CompanySectorRoleOverlap/Interlock Considerations
Hess CorporationOil & GasDirectorExternal public issuer board; EMF Board independence maintained via 1940 Act policies
Santander Holdings USAFinancialsDirectorExternal bank holding company board
Prior boards (CN, WTM, RTI, Heinz, SCUSA)Multi-sectorFormer directorHistorical roles; reduced current time commitments

Expertise & Qualifications

  • Legal and government leadership: Former Assistant to the President/Secretary of the Cabinet and Treasury General Counsel; deep regulatory and governance experience.
  • Institutional investment background from World Bank Group pension investment roles.
  • Oversees 118 portfolios in the Franklin Templeton fund complex, indicating broad fund oversight experience.

Equity Ownership

HoldingHoliday’s Reported LevelAs-of Date/Context
EMF shares (dollar range)$1–$10,000 NYSE closing price basis as of Dec 16, 2024
Aggregate dollar range across all Franklin Templeton U.S. registered fundsOver $100,000 As of Dec 16, 2024
Director ownership guidelineInvest one-third of fees annually until holdings ≥ 3× annual retainer + regular meeting fees Policy revised May 2019; applies to Templeton funds
Compliance with guidelineCompliant (all current Board members) Policy statement

The Board’s policy counts investments in family names or controlled entities toward compliance; a 3-year phase-in applies to newly elected members.

Governance Assessment

  • Strengths: Lead Independent Trustee and Nominating Committee Chair reinforce independence and board refreshment; the charter mandates robust independence screens and conflict review beyond 1940 Act requirements.
  • Alignment: Required personal investment of fees into Templeton funds until 3× retainer threshold; Holiday reports “Over $100,000” aggregate fund complex holdings and is compliant with the guideline (via Board-wide compliance).
  • Workload/Time commitment: Serves on 34 boards in the Franklin Templeton fund complex and oversees 118 portfolios; potential workload risk mitigated by committee specialization (not on Audit Committee).
  • Engagement signals: All Trustees met at least the 75% attendance threshold, but none attended the March 4, 2024 annual meeting—flagging a shareholder engagement gap.
  • Conflicts oversight: Audit Committee charter explicitly tasks the committee with reviewing potential conflict-of-interest and related party transactions; no specific related-party transactions are identified in the cited sections.

RED FLAGS

  • No Trustee attendance at the 2024 annual meeting (engagement optics).
  • EMF-specific ownership reported only as $1–$10,000; while policy ensures broader fund complex exposure, EMF alignment appears modest on a standalone basis.
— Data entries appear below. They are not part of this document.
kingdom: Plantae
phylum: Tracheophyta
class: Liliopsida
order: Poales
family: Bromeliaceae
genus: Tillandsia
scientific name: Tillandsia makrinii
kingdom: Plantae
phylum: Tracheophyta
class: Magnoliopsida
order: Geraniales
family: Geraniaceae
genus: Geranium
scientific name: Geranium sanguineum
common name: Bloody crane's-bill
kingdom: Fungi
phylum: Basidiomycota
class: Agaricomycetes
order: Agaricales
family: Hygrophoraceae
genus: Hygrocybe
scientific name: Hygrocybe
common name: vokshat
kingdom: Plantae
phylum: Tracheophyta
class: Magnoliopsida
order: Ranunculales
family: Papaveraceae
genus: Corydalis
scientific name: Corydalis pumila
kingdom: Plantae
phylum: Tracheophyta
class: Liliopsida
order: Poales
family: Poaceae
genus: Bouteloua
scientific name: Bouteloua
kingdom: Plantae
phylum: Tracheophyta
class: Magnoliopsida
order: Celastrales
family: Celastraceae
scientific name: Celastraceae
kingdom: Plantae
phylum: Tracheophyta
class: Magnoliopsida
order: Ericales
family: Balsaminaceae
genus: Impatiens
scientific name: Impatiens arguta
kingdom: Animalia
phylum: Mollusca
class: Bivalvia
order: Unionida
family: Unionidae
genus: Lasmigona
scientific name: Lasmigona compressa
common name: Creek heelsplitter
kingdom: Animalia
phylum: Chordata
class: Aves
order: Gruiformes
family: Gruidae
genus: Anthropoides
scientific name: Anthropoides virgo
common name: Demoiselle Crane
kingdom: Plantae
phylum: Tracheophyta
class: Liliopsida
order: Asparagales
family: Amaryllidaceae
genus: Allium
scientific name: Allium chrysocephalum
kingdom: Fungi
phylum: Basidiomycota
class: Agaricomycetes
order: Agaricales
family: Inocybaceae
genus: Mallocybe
Committee Assignments & Independence

  • Nominating Committee Chair; committee comprised entirely of Independent Trustees.
  • Not listed on the Audit Committee; Audit Committee includes five other trustees and reports annually on audit independence and quality.
  • Independence affirmed via committee structures and policies; “Interested Trustees” are limited per the 1940 Act; remaining Trustees are Independent Trustees.